I asked her if anyone in the village had a spinning wheel (yes, they talk only in character!) and she said, “Oh, no! We buy our clothes ready made when the ship comes once a year.”
These actors were very knowledgeable, actually, about the characters they were portraying, and also lots of details about the village–Mrs. Alden was even cooking a tansy (spinach, bread, & eggs), taking coals from her open hearth and sticking them under an iron skillet on little legs to cook it. Fascinating! My taxi driver said the actors come from all over the country and stay 6 months at a time in houses near the village. They study up on the history of the period, read the journals and diaries left behind, and love to chat about 1627! (The Pilgrims arrived in 1620.)

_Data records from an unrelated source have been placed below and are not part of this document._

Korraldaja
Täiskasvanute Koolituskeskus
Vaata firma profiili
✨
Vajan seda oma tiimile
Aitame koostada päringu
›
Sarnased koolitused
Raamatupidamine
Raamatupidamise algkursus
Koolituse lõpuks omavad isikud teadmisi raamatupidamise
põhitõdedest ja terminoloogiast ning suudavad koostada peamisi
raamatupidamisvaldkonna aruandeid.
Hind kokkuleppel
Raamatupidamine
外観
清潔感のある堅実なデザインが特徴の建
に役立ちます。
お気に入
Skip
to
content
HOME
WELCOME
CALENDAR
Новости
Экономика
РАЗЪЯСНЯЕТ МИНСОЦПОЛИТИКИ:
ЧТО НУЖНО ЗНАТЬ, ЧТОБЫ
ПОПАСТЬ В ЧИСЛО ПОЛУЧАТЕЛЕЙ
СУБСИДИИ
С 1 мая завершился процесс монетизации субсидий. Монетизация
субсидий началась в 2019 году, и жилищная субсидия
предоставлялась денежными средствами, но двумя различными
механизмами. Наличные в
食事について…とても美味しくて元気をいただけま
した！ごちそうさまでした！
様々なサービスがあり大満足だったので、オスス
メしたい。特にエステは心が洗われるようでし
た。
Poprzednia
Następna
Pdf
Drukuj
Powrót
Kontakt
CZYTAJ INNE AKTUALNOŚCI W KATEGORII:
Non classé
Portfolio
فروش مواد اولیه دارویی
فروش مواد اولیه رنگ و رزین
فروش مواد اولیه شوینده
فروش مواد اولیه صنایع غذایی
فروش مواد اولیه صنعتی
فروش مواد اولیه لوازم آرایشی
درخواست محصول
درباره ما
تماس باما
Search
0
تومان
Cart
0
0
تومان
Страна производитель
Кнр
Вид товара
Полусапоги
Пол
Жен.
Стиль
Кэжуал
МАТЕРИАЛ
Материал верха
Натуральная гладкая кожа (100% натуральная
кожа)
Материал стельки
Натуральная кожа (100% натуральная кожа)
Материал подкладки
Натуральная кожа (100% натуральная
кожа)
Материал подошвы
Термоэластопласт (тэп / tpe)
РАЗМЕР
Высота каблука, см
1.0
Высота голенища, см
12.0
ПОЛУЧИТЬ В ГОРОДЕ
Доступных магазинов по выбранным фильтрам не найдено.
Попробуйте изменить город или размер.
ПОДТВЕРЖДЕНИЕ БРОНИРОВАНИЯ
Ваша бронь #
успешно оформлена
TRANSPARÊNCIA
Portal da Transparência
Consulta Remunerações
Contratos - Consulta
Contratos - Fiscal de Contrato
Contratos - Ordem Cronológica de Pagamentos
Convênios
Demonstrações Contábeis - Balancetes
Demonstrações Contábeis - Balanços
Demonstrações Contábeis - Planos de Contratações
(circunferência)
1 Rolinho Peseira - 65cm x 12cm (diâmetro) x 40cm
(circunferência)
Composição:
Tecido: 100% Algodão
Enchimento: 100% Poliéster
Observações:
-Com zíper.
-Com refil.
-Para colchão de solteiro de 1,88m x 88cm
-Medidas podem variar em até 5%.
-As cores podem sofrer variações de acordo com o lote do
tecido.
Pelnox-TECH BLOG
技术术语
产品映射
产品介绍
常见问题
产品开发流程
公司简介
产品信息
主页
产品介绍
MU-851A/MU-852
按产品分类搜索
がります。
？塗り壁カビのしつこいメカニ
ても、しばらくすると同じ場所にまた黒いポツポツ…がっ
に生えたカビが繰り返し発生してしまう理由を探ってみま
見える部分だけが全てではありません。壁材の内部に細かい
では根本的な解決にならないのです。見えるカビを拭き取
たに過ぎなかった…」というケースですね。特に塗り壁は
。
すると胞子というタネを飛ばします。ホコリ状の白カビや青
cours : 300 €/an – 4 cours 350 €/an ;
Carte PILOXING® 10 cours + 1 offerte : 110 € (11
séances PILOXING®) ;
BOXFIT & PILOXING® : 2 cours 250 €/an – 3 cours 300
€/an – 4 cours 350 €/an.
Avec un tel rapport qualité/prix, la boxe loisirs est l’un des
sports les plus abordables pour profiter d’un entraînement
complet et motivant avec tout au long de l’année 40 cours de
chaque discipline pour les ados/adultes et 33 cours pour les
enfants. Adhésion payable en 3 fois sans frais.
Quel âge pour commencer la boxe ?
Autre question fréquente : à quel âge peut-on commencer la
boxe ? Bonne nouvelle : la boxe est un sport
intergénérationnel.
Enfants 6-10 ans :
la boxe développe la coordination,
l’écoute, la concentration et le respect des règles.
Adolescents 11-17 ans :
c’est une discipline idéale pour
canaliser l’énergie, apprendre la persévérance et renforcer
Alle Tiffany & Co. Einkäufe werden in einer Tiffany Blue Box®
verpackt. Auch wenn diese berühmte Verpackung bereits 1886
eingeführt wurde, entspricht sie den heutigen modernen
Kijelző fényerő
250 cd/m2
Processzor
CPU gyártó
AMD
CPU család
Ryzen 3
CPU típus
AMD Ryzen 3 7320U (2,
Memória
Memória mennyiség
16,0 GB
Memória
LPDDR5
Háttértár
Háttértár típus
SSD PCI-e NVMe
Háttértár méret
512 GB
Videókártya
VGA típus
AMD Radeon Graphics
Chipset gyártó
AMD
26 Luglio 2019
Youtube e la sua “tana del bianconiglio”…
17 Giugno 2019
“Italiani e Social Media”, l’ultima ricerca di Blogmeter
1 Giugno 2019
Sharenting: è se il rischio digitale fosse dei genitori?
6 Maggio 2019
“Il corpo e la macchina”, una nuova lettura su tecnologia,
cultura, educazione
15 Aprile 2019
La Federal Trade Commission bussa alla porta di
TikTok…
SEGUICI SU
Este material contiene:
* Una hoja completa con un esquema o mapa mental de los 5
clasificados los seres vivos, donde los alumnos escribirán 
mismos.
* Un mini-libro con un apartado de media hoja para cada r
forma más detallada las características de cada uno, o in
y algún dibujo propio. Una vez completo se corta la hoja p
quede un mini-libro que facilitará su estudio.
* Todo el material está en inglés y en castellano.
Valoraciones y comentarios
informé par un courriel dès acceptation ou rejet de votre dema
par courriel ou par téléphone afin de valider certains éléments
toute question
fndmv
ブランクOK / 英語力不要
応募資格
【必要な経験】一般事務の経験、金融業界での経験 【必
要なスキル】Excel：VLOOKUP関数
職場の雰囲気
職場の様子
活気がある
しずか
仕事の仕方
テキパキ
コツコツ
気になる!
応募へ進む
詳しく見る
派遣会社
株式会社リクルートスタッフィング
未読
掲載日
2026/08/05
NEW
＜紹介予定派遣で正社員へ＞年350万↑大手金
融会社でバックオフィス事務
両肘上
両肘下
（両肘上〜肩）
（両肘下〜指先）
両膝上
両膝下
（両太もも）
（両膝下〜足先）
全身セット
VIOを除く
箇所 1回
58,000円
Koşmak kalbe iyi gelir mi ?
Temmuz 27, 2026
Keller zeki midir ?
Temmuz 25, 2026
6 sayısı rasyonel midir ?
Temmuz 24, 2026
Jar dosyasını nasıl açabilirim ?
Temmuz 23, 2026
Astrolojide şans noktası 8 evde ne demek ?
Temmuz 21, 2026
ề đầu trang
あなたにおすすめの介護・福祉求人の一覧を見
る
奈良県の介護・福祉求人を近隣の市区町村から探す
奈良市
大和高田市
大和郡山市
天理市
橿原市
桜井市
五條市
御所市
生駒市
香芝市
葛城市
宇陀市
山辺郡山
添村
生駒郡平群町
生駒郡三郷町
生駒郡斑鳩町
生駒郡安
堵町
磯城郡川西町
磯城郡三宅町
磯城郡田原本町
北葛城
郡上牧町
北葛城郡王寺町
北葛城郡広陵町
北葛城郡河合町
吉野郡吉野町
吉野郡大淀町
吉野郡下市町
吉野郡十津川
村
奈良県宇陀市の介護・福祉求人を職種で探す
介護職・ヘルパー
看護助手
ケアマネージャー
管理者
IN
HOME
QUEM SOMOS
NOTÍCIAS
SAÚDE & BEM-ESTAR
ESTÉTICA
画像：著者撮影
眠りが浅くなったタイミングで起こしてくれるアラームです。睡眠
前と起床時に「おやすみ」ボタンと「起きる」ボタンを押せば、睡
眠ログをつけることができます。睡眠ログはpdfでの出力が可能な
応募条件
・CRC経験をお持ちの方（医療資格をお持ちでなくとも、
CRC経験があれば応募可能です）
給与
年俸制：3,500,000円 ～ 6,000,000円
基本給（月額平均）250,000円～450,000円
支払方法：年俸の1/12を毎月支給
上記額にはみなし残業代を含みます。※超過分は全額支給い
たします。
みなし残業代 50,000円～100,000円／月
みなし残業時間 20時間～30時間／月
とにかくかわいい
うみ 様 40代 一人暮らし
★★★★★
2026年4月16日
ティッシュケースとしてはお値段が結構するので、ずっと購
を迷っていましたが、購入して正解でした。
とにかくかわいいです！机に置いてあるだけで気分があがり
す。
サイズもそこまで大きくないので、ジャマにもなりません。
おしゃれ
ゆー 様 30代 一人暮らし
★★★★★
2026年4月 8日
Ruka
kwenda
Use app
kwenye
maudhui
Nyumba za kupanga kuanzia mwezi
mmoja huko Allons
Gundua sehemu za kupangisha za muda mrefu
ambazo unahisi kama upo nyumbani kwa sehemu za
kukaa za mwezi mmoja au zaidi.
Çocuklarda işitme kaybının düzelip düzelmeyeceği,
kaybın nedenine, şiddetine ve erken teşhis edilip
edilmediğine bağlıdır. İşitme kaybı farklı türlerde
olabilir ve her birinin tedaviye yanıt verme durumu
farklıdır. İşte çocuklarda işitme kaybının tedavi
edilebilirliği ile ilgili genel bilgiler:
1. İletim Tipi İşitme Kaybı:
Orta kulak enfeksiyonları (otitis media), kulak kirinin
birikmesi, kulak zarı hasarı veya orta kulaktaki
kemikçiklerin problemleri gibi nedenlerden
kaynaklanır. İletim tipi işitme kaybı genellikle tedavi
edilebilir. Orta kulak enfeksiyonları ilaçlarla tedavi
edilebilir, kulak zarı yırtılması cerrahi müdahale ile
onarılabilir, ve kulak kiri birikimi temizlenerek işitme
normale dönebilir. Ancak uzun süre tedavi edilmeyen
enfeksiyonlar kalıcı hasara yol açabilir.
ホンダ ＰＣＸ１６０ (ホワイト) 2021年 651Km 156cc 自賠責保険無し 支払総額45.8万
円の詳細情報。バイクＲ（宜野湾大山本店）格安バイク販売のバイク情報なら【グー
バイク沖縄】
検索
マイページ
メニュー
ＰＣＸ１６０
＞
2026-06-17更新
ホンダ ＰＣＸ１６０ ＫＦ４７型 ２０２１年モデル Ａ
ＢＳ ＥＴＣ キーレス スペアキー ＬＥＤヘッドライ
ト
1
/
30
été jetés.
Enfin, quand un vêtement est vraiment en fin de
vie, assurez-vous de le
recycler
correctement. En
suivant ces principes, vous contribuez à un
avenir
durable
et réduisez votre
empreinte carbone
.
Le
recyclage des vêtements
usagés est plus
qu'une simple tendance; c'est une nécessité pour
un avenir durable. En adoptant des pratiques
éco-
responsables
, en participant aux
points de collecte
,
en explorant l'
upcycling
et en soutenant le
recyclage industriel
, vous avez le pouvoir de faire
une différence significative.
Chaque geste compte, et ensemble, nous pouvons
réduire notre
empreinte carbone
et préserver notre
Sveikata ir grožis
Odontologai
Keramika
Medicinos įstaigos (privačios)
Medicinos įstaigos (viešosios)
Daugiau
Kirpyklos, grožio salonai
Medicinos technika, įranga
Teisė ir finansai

I also learned that back in Holland, where they lived as a community for some years before coming to Plymouth, this group of women did not do much spinning of their own to make fabrics. Living in the large city of Leyden, they purchased their clothing ready made, or bolts of cloth if they wanted to sew something on their own. But it bears repeating that although they themselves weren’t the ones spinning the threads that were ultimately woven into the fabrics they were wearing or purchasing….someone’s pair of hands were, since every thread woven into a cloth in 1627 was handspun and handwoven!

I love this. I’ll use some of the info when I talk to my kids about the Pilgrims—–am also reading an interesting book called the Mayflower by Nathaniel Philbrick.